Hazret-i Hamza, müşriklerin yanına vararak, müslüman olduğunu ve Allahın Habibi Muhammed ı canı pahasına da olsa koruyacağını bildirip, bir kaside okudu. Okuduğu kasidede; “Kalbimi, İslamiyete ve hakka meylettirmiş olduğu için, Allaha hamdolsun. Bu din, kullarının her yaptığını bilen, herkese lütfu ile muamele eden, kudreti her şeye galip gelen, alemlerin Rabbi olan Allah tarafından gönderilmistir. Kuran-ı kerim okunduğu zaman, kalb ve akıl sahiblerinin gözlerinden yaşlar akar. Kuran-ı kerim, fasih bir lisan ile açıklanmış ayetler halinde Muhammed a nazil olmuştur. O, Muhammed Mustafa, içimizde, sözü dinlenir, kendisine boyun eğilir, mübarek bir kimsedir. Ey müşrikler! Aklınız başınızdan gidip, gözünüz kararıp da Onun hakkında sert, ağır ve kaba sözler söylemeyin. Eğer böyle bir düşünceye kapılırsanız, biz müslümanların cesedine basıp geçmeden, hiç kimse Ona dokunamaz” demişti.
Hazret-i Hamzanın müslüman olması ile, sevgili Peygamberimiz çok sevindi. Müslümanlar, onun da aralarına katılmasıyla çok kuvvetlendiler.

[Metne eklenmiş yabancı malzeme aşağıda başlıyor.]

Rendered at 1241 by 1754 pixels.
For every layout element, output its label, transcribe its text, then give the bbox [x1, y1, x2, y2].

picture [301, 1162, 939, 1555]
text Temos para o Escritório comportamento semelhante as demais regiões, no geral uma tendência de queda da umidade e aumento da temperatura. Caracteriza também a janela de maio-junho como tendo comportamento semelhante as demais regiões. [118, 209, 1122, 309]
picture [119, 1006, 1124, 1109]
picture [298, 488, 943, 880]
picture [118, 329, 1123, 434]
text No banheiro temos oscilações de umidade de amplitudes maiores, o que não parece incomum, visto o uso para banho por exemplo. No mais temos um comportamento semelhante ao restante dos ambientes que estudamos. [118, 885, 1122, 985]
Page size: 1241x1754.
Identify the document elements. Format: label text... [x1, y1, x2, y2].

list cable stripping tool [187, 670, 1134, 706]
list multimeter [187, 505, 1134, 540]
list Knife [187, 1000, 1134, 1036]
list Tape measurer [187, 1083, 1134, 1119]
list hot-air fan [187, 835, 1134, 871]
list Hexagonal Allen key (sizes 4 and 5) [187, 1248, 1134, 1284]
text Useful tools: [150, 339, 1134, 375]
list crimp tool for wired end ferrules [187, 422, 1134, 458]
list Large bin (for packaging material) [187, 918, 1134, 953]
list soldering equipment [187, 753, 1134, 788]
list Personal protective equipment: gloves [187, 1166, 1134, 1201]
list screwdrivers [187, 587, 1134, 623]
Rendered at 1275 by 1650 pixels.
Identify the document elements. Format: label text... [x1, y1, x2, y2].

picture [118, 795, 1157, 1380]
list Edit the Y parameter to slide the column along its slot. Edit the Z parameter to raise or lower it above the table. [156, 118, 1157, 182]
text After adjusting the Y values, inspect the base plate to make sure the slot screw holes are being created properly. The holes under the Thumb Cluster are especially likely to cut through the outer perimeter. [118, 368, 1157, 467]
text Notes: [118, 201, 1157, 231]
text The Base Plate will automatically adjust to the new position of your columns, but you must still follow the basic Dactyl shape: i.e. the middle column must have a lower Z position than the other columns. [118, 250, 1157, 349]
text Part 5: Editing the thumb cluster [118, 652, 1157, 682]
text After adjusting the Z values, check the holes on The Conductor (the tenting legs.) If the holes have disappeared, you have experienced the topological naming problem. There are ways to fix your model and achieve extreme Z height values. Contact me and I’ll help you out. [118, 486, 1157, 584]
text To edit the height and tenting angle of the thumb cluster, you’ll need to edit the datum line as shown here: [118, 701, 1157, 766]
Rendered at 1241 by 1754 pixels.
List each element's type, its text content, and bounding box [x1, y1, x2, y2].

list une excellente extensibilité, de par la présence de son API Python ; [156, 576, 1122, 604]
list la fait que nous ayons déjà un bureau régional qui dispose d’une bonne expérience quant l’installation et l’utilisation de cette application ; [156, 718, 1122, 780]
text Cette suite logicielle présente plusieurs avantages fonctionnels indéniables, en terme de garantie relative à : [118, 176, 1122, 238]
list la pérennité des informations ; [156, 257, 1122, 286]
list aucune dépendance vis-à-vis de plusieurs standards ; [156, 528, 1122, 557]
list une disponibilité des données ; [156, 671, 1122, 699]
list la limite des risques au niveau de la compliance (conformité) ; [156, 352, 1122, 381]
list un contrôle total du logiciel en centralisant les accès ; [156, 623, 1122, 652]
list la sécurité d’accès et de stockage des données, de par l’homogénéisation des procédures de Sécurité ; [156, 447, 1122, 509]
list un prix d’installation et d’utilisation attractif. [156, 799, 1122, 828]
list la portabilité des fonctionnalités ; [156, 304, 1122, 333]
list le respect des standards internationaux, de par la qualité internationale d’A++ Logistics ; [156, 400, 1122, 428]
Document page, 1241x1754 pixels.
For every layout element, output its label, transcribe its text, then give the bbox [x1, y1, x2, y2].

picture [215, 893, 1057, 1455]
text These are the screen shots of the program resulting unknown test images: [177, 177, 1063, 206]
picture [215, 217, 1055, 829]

Hamzanın müslüman olmasıyla, vaziyet değişti. Çünkü, Mekkeliler Hamzanın; cengaver, cesur, merd, pehlivan ve büyük bir kahraman olduğunu biliyorlardı. Bunun için, Kureyş müşrikleri artık müslümanlara, hiç bir sebep yokken, fena muamele yapamadılar, bilhassa Hamzanın kılıcının şiddetinden çekindiler.